Omitting the pictures, restate all of the entries below exactly.

- **Collected data**
------
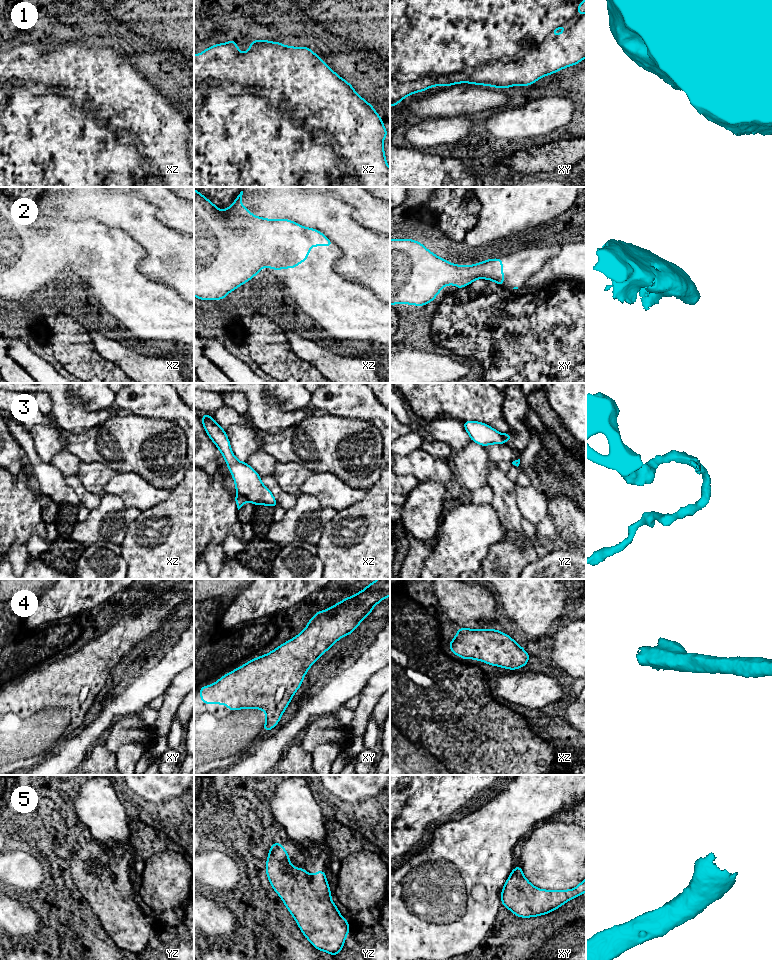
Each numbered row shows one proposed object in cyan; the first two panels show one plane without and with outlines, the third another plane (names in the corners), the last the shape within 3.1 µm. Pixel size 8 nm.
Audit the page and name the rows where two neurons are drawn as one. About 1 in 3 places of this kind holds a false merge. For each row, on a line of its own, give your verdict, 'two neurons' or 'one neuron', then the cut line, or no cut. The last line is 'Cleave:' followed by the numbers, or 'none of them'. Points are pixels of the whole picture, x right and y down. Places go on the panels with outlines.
1: one neuron; no cut
2: one neuron; no cut
3: two neurons; cut in xz along (237, 493), (248, 499)
4: one neuron; no cut
5: one neuron; no cut
Cleave: 3

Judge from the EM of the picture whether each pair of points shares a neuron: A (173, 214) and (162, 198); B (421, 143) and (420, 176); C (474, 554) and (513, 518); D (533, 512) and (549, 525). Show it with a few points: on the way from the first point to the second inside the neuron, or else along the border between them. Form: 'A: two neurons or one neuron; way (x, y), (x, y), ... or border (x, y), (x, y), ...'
A: one neuron; way (172, 210), (166, 202)
B: two neurons; border (409, 145), (422, 150)
C: two neurons; border (492, 506), (508, 535), (496, 541), (490, 547)
D: two neurons; border (547, 513), (536, 526)

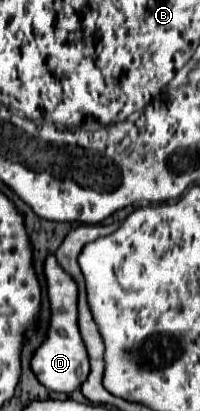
------
- **Answer to the problem**
Each numbered row shows one proposed object in cyan; the first two panels show one plane without and with outlines, the third another plane (names in the corners), the last the shape within 3.1 µm. Pixel size 8 nm.
Audit the page and name the rows where two neurons are drawn as one. About 1 in 3 places of this kind holds a false merge. For each row, on a line of its own, give your verdict, 'two neurons' or 'one neuron', then the cut line, or no cut. The last line is 'Cleave:' followed by the numbers, or 'none of them'. Points are pixels of the whole picture, x right and y down. Places go on the panels with outlines.
1: one neuron; no cut
2: one neuron; no cut
3: two neurons; cut in xz along (237, 493), (248, 499)
4: one neuron; no cut
5: one neuron; no cut
Cleave: 3

Judge from the EM of the picture whether each pair of points shares a neuron: A (173, 214) and (162, 198); B (421, 143) and (420, 176); C (474, 554) and (513, 518); D (533, 512) and (549, 525). Show it with a few points: on the way from the first point to the second inside the neuron, or else along the border between them. Form: 'A: two neurons or one neuron; way (x, y), (x, y), ... or border (x, y), (x, y), ...'
A: one neuron; way (172, 210), (166, 202)
B: two neurons; border (409, 145), (422, 150)
C: two neurons; border (492, 506), (508, 535), (496, 541), (490, 547)
D: two neurons; border (547, 513), (536, 526)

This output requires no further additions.